### Working data
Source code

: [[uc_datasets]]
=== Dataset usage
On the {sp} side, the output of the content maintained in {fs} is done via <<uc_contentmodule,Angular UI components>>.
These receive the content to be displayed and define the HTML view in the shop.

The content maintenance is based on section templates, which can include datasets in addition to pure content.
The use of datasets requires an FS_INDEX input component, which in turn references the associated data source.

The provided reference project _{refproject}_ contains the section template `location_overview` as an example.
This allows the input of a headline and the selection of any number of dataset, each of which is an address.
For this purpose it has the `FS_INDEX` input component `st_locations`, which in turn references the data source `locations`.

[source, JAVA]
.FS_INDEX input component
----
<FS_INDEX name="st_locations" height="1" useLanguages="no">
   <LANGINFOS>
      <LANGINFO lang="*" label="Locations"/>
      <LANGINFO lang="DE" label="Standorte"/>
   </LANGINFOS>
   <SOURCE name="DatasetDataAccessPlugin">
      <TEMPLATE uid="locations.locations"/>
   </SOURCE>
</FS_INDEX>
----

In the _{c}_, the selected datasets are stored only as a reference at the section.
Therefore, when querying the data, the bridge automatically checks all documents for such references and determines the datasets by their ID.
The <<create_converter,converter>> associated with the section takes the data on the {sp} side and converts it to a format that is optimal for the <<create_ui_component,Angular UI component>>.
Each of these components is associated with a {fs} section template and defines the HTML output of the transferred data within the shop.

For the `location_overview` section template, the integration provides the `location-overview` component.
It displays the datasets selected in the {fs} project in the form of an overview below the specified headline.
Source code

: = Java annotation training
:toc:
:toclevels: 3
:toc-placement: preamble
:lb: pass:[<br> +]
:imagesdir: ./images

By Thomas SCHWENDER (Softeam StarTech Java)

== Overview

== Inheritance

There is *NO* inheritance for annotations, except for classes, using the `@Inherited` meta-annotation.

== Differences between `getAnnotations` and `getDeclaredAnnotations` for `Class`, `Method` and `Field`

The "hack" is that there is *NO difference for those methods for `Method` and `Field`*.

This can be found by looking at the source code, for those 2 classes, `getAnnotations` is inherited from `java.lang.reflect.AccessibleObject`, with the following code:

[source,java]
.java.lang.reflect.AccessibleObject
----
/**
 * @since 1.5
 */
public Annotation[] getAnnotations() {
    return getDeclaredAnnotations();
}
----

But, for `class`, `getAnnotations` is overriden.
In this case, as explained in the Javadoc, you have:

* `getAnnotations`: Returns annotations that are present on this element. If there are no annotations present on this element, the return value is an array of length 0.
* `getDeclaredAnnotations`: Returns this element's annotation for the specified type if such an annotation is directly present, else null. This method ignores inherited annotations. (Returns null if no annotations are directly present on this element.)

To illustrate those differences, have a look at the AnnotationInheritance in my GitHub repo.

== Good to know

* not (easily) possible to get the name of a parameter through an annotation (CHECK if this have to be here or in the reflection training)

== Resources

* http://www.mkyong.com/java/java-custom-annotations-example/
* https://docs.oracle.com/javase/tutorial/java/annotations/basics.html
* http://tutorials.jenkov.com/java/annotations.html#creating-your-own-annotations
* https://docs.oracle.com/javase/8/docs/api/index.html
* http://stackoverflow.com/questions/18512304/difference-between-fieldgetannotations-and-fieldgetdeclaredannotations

### Activity
The exact lines from the one containing "the reflection training)" through the end of the listing above are the expected output; include nothing else.

### Solution to this task
* not (easily) possible to get the name of a parameter through an annotation (CHECK if this have to be here or in the reflection training)

== Resources

* http://www.mkyong.com/java/java-custom-annotations-example/
* https://docs.oracle.com/javase/tutorial/java/annotations/basics.html
* http://tutorials.jenkov.com/java/annotations.html#creating-your-own-annotations
* https://docs.oracle.com/javase/8/docs/api/index.html
* http://stackoverflow.com/questions/18512304/difference-between-fieldgetannotations-and-fieldgetdeclaredannotations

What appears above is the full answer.